**** LISTED ENTRIES ****

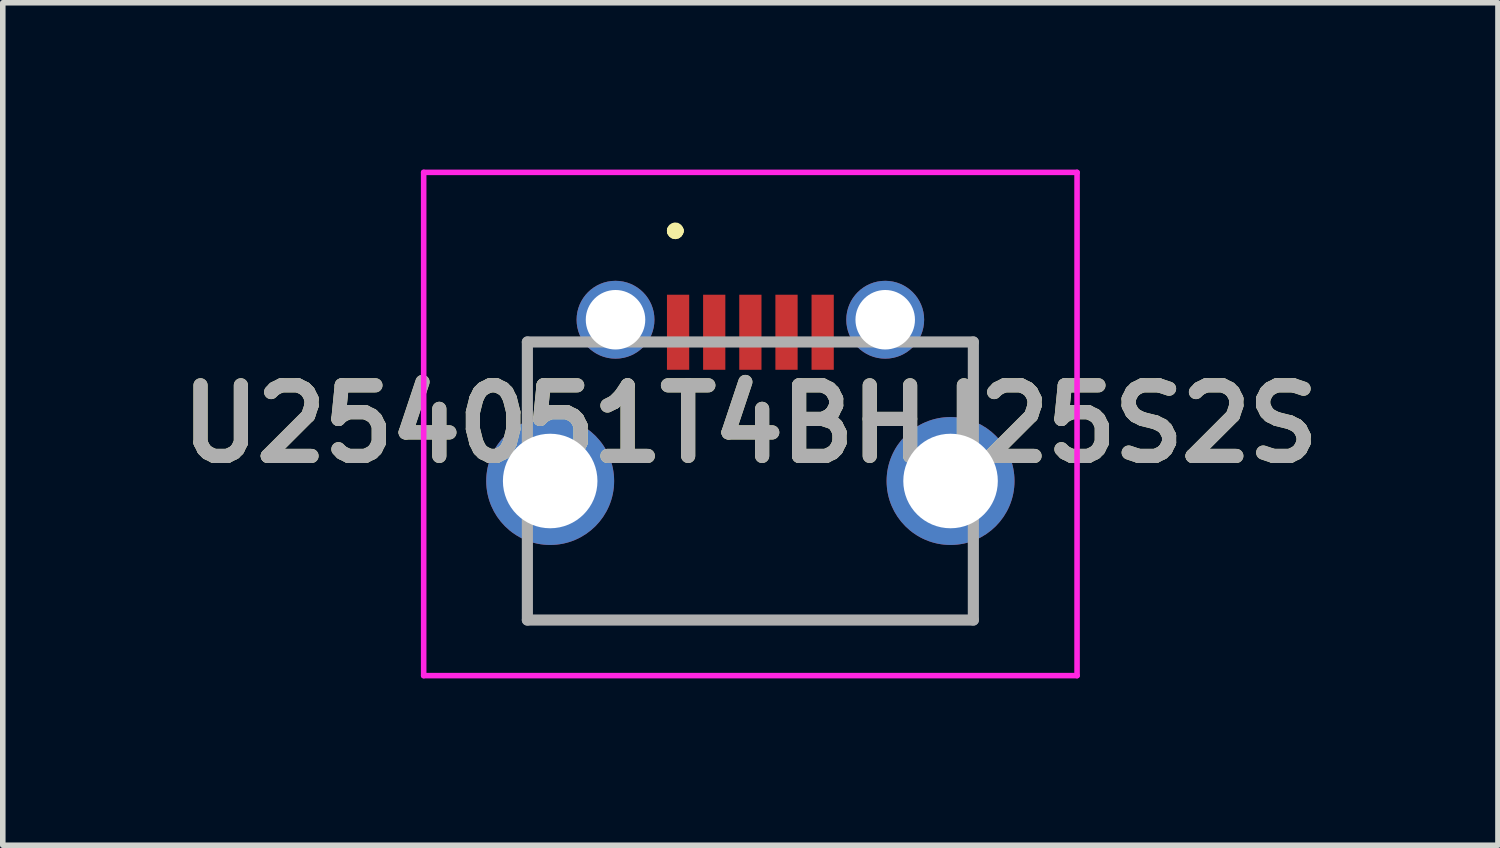
<source format=kicad_pcb>
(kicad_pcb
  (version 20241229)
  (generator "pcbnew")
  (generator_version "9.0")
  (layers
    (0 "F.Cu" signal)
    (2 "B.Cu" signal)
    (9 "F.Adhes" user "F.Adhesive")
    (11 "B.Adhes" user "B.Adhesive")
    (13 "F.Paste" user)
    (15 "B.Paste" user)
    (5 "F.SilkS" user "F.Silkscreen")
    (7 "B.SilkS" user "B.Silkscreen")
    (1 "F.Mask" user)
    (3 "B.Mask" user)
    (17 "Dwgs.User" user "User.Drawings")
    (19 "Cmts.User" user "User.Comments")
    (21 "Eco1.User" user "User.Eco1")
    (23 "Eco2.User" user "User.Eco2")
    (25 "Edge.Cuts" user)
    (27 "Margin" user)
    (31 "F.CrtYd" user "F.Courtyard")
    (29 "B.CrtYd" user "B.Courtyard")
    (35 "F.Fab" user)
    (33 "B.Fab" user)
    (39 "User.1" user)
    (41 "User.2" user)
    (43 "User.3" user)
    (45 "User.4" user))
  (footprint "U254051T4BHJ25S2S"
    (layer "F.Cu")
    (at 10.444 3.6)
    (property "Reference" "U254051T4BHJ25S2S" (at 0 0.975 0) (layer "F.SilkS") (effects (font (size 1.27 1.27) (thickness 0.254))))
    (attr through_hole)
    (fp_line (start -4 3.75) (end -4 3.75) (stroke (width 0.1) (type solid)) (layer "F.SilkS"))
    (fp_line (start -4 3.75) (end -4 4.5) (stroke (width 0.1) (type solid)) (layer "F.SilkS"))
    (fp_line (start -4 4.5) (end -4 3.75) (stroke (width 0.1) (type solid)) (layer "F.SilkS"))
    (fp_line (start -4 4.5) (end -4 4.5) (stroke (width 0.1) (type solid)) (layer "F.SilkS"))
    (fp_line (start -4 4.5) (end -4 4.5) (stroke (width 0.1) (type solid)) (layer "F.SilkS"))
    (fp_line (start -4 4.5) (end 4 4.5) (stroke (width 0.1) (type solid)) (layer "F.SilkS"))
    (fp_line (start -1.4 -2.5) (end -1.4 -2.5) (stroke (width 0.2) (type solid)) (layer "F.SilkS"))
    (fp_line (start -1.4 -2.5) (end -1.4 -2.5) (stroke (width 0.2) (type solid)) (layer "F.SilkS"))
    (fp_line (start -1.3 -2.5) (end -1.3 -2.5) (stroke (width 0.2) (type solid)) (layer "F.SilkS"))
    (fp_line (start 4 3.75) (end 4 3.75) (stroke (width 0.1) (type solid)) (layer "F.SilkS"))
    (fp_line (start 4 3.75) (end 4 4.5) (stroke (width 0.1) (type solid)) (layer "F.SilkS"))
    (fp_line (start 4 4.5) (end -4 4.5) (stroke (width 0.1) (type solid)) (layer "F.SilkS"))
    (fp_line (start 4 4.5) (end 4 3.75) (stroke (width 0.1) (type solid)) (layer "F.SilkS"))
    (fp_line (start 4 4.5) (end 4 4.5) (stroke (width 0.1) (type solid)) (layer "F.SilkS"))
    (fp_line (start 4 4.5) (end 4 4.5) (stroke (width 0.1) (type solid)) (layer "F.SilkS"))
    (fp_arc (start -1.4 -2.5) (mid -1.35 -2.55) (end -1.3 -2.5) (stroke (width 0.2) (type solid)) (layer "F.SilkS"))
    (fp_arc (start -1.3 -2.5) (mid -1.35 -2.45) (end -1.4 -2.5) (stroke (width 0.2) (type solid)) (layer "F.SilkS"))
    (fp_arc (start -1.3 -2.5) (mid -1.35 -2.45) (end -1.4 -2.5) (stroke (width 0.2) (type solid)) (layer "F.SilkS"))
    (fp_line (start -5.875 -3.55) (end 5.875 -3.55) (stroke (width 0.1) (type solid)) (layer "F.CrtYd"))
    (fp_line (start -5.875 5.5) (end -5.875 -3.55) (stroke (width 0.1) (type solid)) (layer "F.CrtYd"))
    (fp_line (start 5.875 -3.55) (end 5.875 5.5) (stroke (width 0.1) (type solid)) (layer "F.CrtYd"))
    (fp_line (start 5.875 5.5) (end -5.875 5.5) (stroke (width 0.1) (type solid)) (layer "F.CrtYd"))
    (fp_line (start -4.01 -0.5) (end -4.01 4.5) (stroke (width 0.2) (type solid)) (layer "F.Fab"))
    (fp_line (start -4.01 4.5) (end 4.01 4.5) (stroke (width 0.2) (type solid)) (layer "F.Fab"))
    (fp_line (start 4.01 -0.5) (end -4.01 -0.5) (stroke (width 0.2) (type solid)) (layer "F.Fab"))
    (fp_line (start 4.01 4.5) (end 4.01 -0.5) (stroke (width 0.2) (type solid)) (layer "F.Fab"))
    (fp_text user "${REFERENCE}" (at 0 0.975 0) (layer "F.Fab") (effects (font (size 1.27 1.27) (thickness 0.254))))
    (pad "1" smd rect (at -1.3 -0.675) (size 0.4 1.35) (layers "F.Cu" "F.Mask" "F.Paste"))
    (pad "2" smd rect (at -0.65 -0.675) (size 0.4 1.35) (layers "F.Cu" "F.Mask" "F.Paste"))
    (pad "3" smd rect (at 0 -0.675) (size 0.4 1.35) (layers "F.Cu" "F.Mask" "F.Paste"))
    (pad "4" smd rect (at 0.65 -0.675) (size 0.4 1.35) (layers "F.Cu" "F.Mask" "F.Paste"))
    (pad "5" smd rect (at 1.3 -0.675) (size 0.4 1.35) (layers "F.Cu" "F.Mask" "F.Paste"))
    (pad "MH1" thru_hole circle (at -3.6 2) (size 2.3 2.3) (drill 1.7) (layers "*.Cu" "*.Mask"))
    (pad "MH2" thru_hole circle (at 3.6 2) (size 2.3 2.3) (drill 1.7) (layers "*.Cu" "*.Mask"))
    (pad "MH3" thru_hole circle (at 2.425 -0.9) (size 1.4 1.4) (drill 1.07) (layers "*.Cu" "*.Mask"))
    (pad "MH4" thru_hole circle (at -2.425 -0.9) (size 1.4 1.4) (drill 1.07) (layers "*.Cu" "*.Mask")))
  (gr_rect
    (start -3 -3)
    (end 23.888 12.15)
    (stroke (width 0.1) (type default))
    (fill no)
    (layer "Edge.Cuts")))
</source>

****

# EXERCISE PROMPT
Scan the records for the string "Adhes". Copy each line in which it appears.

# SOLUTION
    (9 "F.Adhes" user "F.Adhesive")
    (11 "B.Adhes" user "B.Adhesive")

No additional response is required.